Haji ware: steamer and oven.

Haji ware: steamer and oven.
Haji ware: steamer and oven.
Haji ware: steamer and oven.

Excavated at Oida, Gose-shi, Nara.
6th century.
Total height 23.0cm (steamer) height 8.9cm, mouth diameter 10.1cm (oven) height 17.5cm, bottom diameter 21.5cm
Nara Prefectural Archaeological Institute of Kashihara Museum
 This is a small imitation temporary vessel, probably excavated from a kofun (ancient burial mound). Although it lacks a jar, it was originally a rice cooker consisting of a steamer, a jar, and a kiln. This combination of rice cookers was introduced from the continent in the latter half of the 5th century, around the same time as the introduction of Sue ware production technology, and “han-gama ittogu” in the Shosoin and Engishiki documents probably refers to this type of cooker.

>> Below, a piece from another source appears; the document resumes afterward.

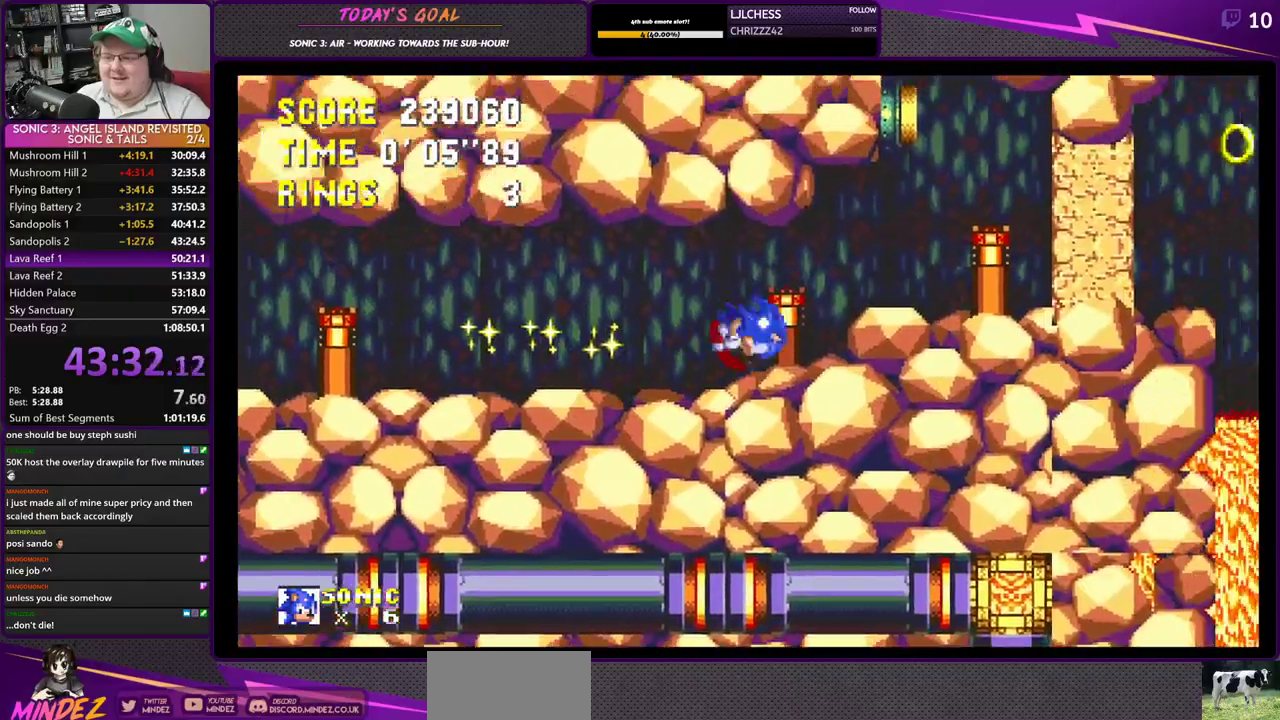
{"buttons": ["CROSS", "DPAD_LEFT"], "right_stick": "center", "events": [[417, "DPAD_RIGHT", "up"], [467, "CROSS", "down"], [484, "DPAD_LEFT", "down"]]}
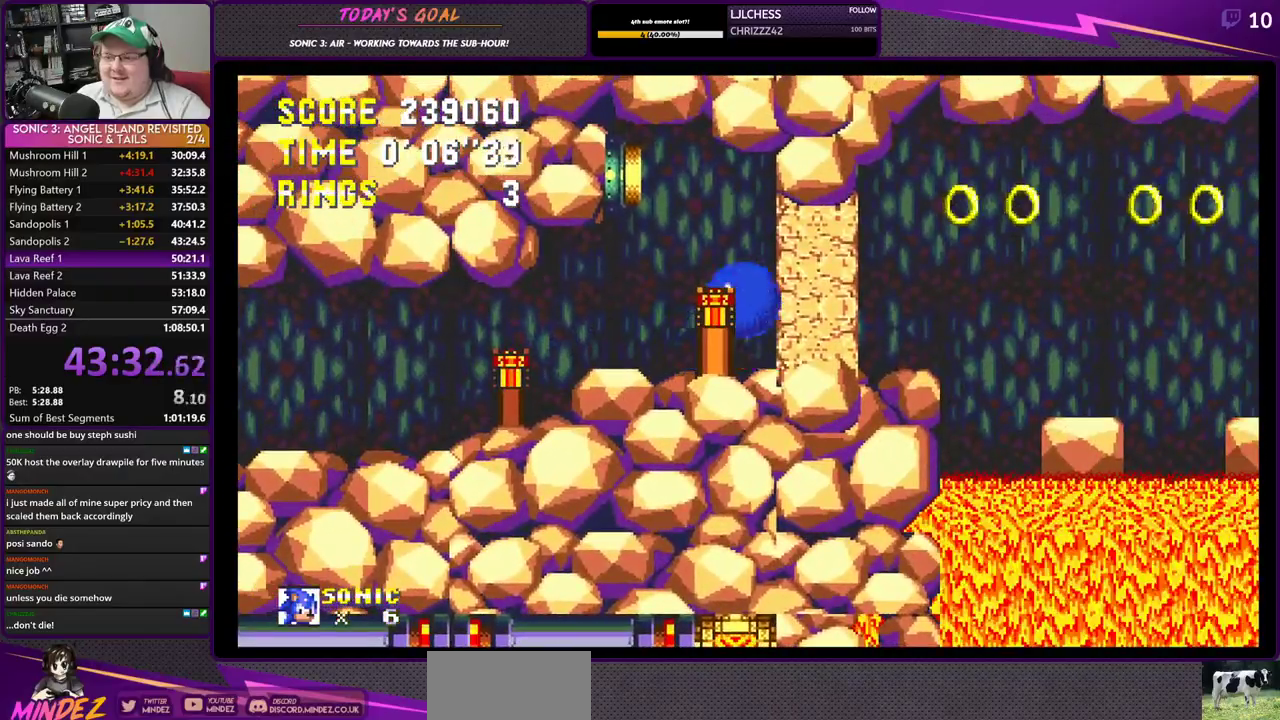
{"buttons": ["DPAD_RIGHT"], "right_stick": "center", "events": [[367, "CROSS", "up"], [384, "DPAD_LEFT", "up"], [401, "DPAD_RIGHT", "down"]]}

 Needless to say, this vessel was buried in a burial mound as a ming vessel, and the custom of burying such a small object is common in burial mounds in the Kinai region during the 6th and 7th centuries. In the first volume of the Kojiki (Records of Ancient Matters), Ijanami-no-mikoto, in an article on Hades, says, “I regret that I did not come sooner. I am going to the Hades. This small model of a burial mound may indicate the custom of the time, when it was believed that one could not return to this world again, of eating food cooked in the electric power of Hades.